Budd leads Beasley by 5% in new poll of U.S. Senate race in N.C.


Republican candidate for U.S. Senate Ted Budd has a comfortable lead over Democratic opponent Cheri Beasley in North Carolina, according to the results of a new Civitas poll.

Budd, who represents the state’s 13th congressional district, garnered 45% support among likely voters. That compares to 40% support for Beasley, a former chief justice of the N.C. Supreme Court. Green Party candidate Matthew Hoh secured about 1% and Libertarian candidate Shannon Bray 3%. Eleven percent remained undecided.

The results are in contrast to a recent WRAL News poll, which put Beasley ahead of Budd 44% to 40%.

“North Carolinians have been thrown into an unstable economy courtesy of short-sighted monetary policy at the federal level. The Fed’s ‘print and run’ the economy hot approach is hitting voters in the most personal of ways, such as limiting their ability to feed and shelter their families and commute to work,” said John Locke Foundation President Donald Bryson. 

On the two races for seats on the N.C. Supreme Court, Republicans appear to be shoring up their advantage, with Republican candidates Richard Dietz and Trey Allen securing 49% support apiece compared to 38% support for Democrat Lucy Inman and 39% support for Democrat Sam Ervin.

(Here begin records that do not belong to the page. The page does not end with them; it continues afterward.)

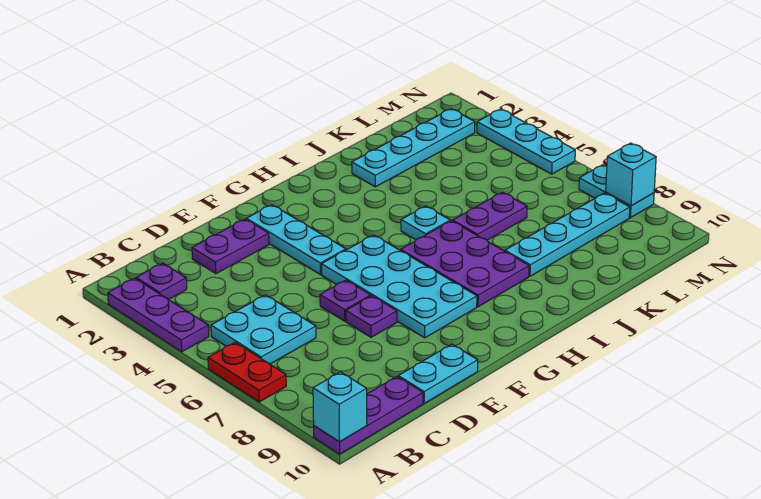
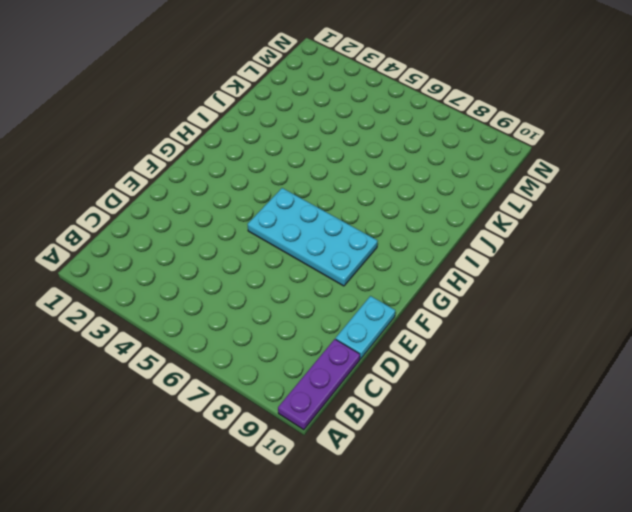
none -> purple 1x3 plate [108,278,209,352]
none -> red 1x2 plate [208,342,286,402]
none -> purple 1x1 plate [136,263,187,300]

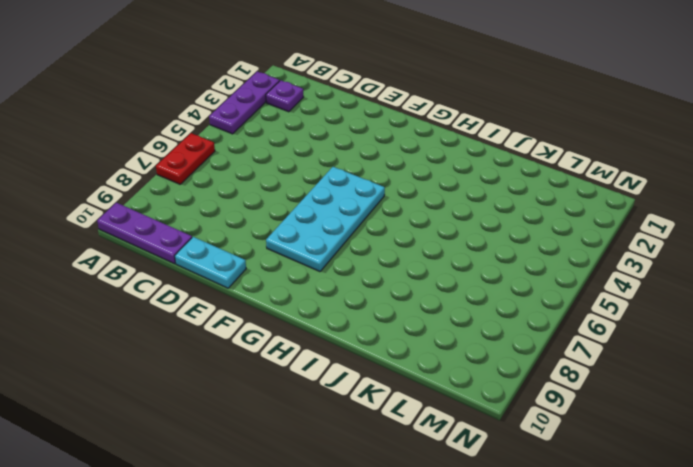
none -> cyan 2x2 plate [211,295,316,364]
none -> purple 1x2 plate [192,219,269,274]
none -> purple 1x1 plate [320,280,371,321]

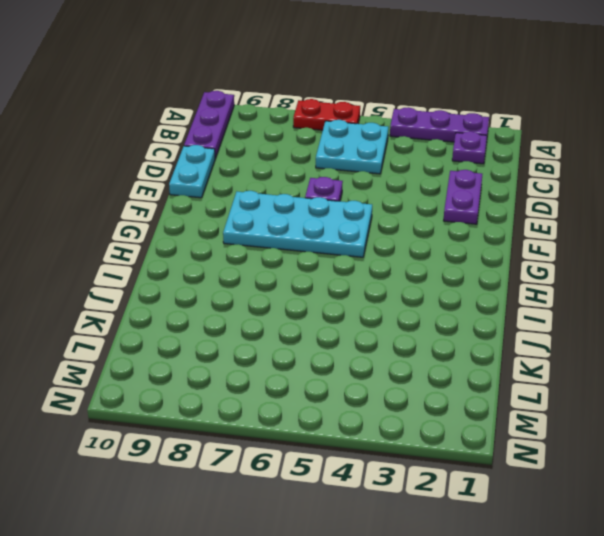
none -> purple 1x1 plate [346,296,397,337]
none -> cyan 1x3 plate [247,205,346,274]
none -> purple 2x3 plate [401,221,529,307]

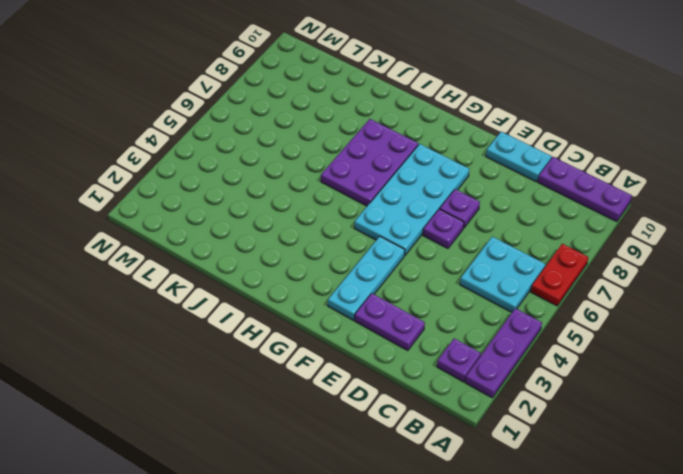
none -> cyan 1x1 plate [401,206,450,240]
none -> cyan 1x4 plate [352,109,475,187]
none -> purple 1x2 plate [453,192,527,240]

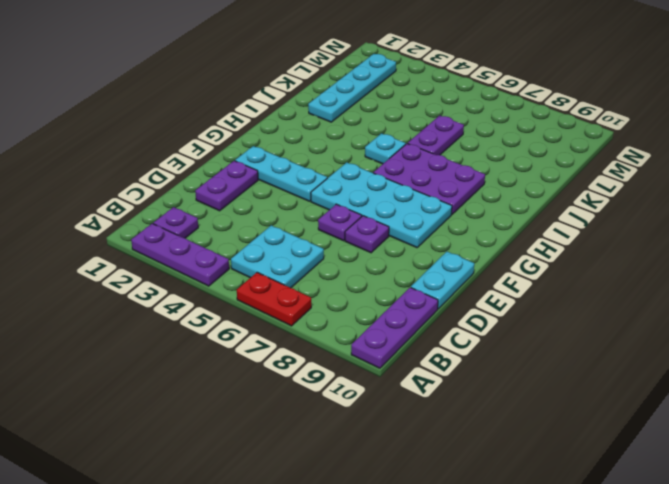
none -> cyan 1x4 plate [505,193,630,276]
none -> cyan 1x3 plate [477,109,575,174]
none -> cyan 1x2 plate [579,165,654,218]

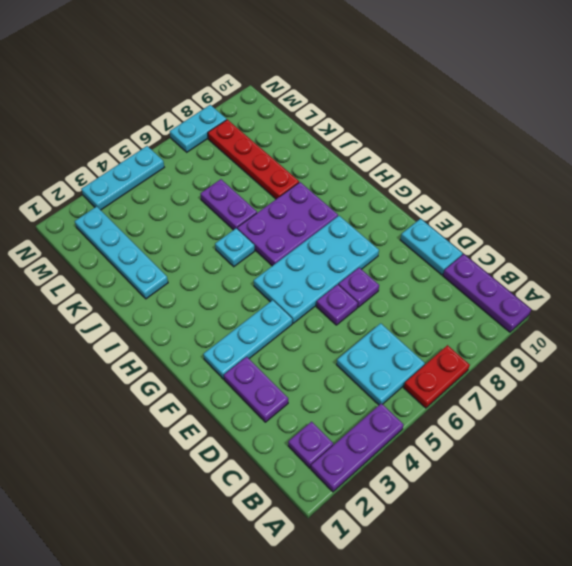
red 1x4 plate [208,120,299,199] -> cyan 1x4 plate [505,193,630,276]
none -> cyan 1x1 brick [313,372,367,442]
none -> cyan 1x1 brick [606,143,656,206]

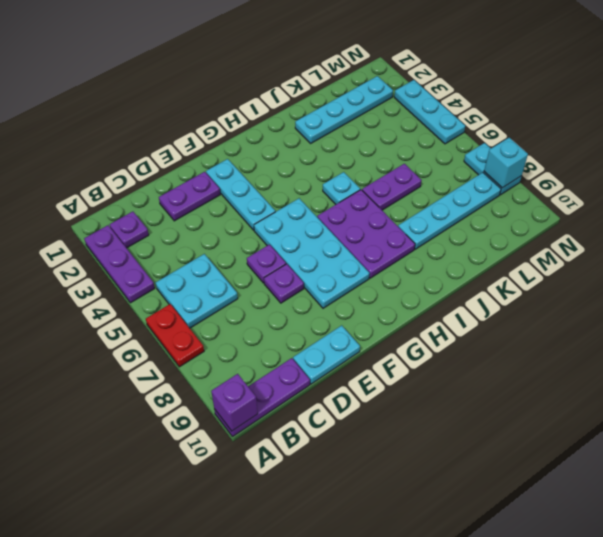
purple 1x1 brick [211,374,258,431] -> cyan 1x1 brick [313,372,367,442]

Republicans also shored up their advantage on the generic congressional and legislative race matchups, according to the survey’s results. Fifty-one percent would pick a Republican on a generic ballot for the General Assembly and 39% say they would pick a Democrat. For Congress, 51% would pick the GOP and 41% a Democrat.

President Joe Biden’s approval rating continued to remain low at 33% compared to 60% who disapprove. Gov. Roy Cooper remained even in his performance rating, with 44% approving and 44% disapproving. Seventy-eight percent of respondents said Biden has “all” or “some” responsibility for inflation. Eighty-nine percent said inflation in the U.S. was “a huge problem.”

The trendline continues downward on sentiment about whether the U.S. is headed in the right or wrong direction, with 22% saying right track and 72% saying wrong track.

Seventy-seven percent believe the U.S. is currently in a recession, with 13% saying the nation is not. Asked which metric they believe most indicates whether the country is in a recession, the runaway favorite was “prices of goods and services” at 63%.

Asked “how difficult or easy do you find it to afford food right now?” 59% said “difficult” and 18% said “easy.” The same question on gas yielded 76% saying “difficult” and 11% “easy.”

On the question of what is to blame for high gas prices, 32% said the war in Ukraine compared to 61% who said the policies of the federal government.

A majority of respondents believe that former President Donald Trump legitimately won the election in 2016 (68%) and President Biden legitimately won in 2020 (58%).

The survey was conducted June 17 to 19, 2022, with 600 likely general election voters.